As the beer was being unloaded into our motel room, the Band Officer, a captain who also had become painfully aware of Indiana's Sunday prohibition, wandered by to check on things and noticed that our blues jackets were unbuttoned, revealing about a square foot of our T-shirts, which are the only clothing worn under the "Blues blouse". His first reaction was to utter the dreaded words"See me when we get back to the barracks!". The crime of a Marine appearing in public with his blues blouse undone is tantamount to remaining seated and laughing hysterically during The Marine's Hymn.....a definite no-no!. Those words meant at best a week of "chipping wax" and at worst a reduction in rank, depending upon the whim of the accusing officer. After our great success in procuring the goods necessary to make our day complete, we were devasted to learn of the possible cost, but being resourceful marines, we quickly found the obvious solution.

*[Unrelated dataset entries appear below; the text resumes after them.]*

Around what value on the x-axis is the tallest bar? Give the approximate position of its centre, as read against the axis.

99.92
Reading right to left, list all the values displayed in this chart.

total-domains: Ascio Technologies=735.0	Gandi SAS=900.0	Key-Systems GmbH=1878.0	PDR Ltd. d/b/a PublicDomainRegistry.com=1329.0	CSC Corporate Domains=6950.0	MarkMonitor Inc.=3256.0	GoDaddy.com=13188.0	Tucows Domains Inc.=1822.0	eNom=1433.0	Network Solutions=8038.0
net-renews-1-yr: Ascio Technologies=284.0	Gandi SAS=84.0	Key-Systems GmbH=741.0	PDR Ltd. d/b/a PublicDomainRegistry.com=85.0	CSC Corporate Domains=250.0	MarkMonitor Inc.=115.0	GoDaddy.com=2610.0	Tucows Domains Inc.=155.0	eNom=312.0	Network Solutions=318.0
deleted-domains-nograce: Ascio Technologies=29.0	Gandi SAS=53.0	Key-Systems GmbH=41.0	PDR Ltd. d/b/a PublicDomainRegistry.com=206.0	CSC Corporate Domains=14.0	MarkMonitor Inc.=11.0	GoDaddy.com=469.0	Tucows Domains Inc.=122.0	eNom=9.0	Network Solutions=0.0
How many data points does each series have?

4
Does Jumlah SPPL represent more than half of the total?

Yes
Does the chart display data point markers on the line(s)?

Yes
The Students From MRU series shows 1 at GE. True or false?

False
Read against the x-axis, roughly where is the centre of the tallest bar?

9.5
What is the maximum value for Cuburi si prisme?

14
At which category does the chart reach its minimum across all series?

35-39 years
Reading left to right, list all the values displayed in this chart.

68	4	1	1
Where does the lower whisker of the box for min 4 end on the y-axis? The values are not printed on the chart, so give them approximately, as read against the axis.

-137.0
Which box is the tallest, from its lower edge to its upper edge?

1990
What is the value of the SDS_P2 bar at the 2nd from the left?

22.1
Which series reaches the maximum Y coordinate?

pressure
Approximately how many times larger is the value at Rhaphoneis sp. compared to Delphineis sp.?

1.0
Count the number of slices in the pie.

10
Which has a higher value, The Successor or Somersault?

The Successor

As the captain was making his mental notes vis a vis our lapse in proper dress and our envious supply of suds, we asked if perhaps he would like a case for his own personal use in his quarters. He considered this proposal for about three quarters of a second before he decided to cheerfully accept the offered case of Hudepohl and disappeared behind his motel room door. Seconds later, before we could even pop the first top, he reappeared said "Forget about seeing me back at Quantico, just keep your blouses buttoned from here on. Semper Fi!" And thus was I able to end my hitch with sergeant's chevrons securely in place.! Hudepohl and Bribery....perfect together!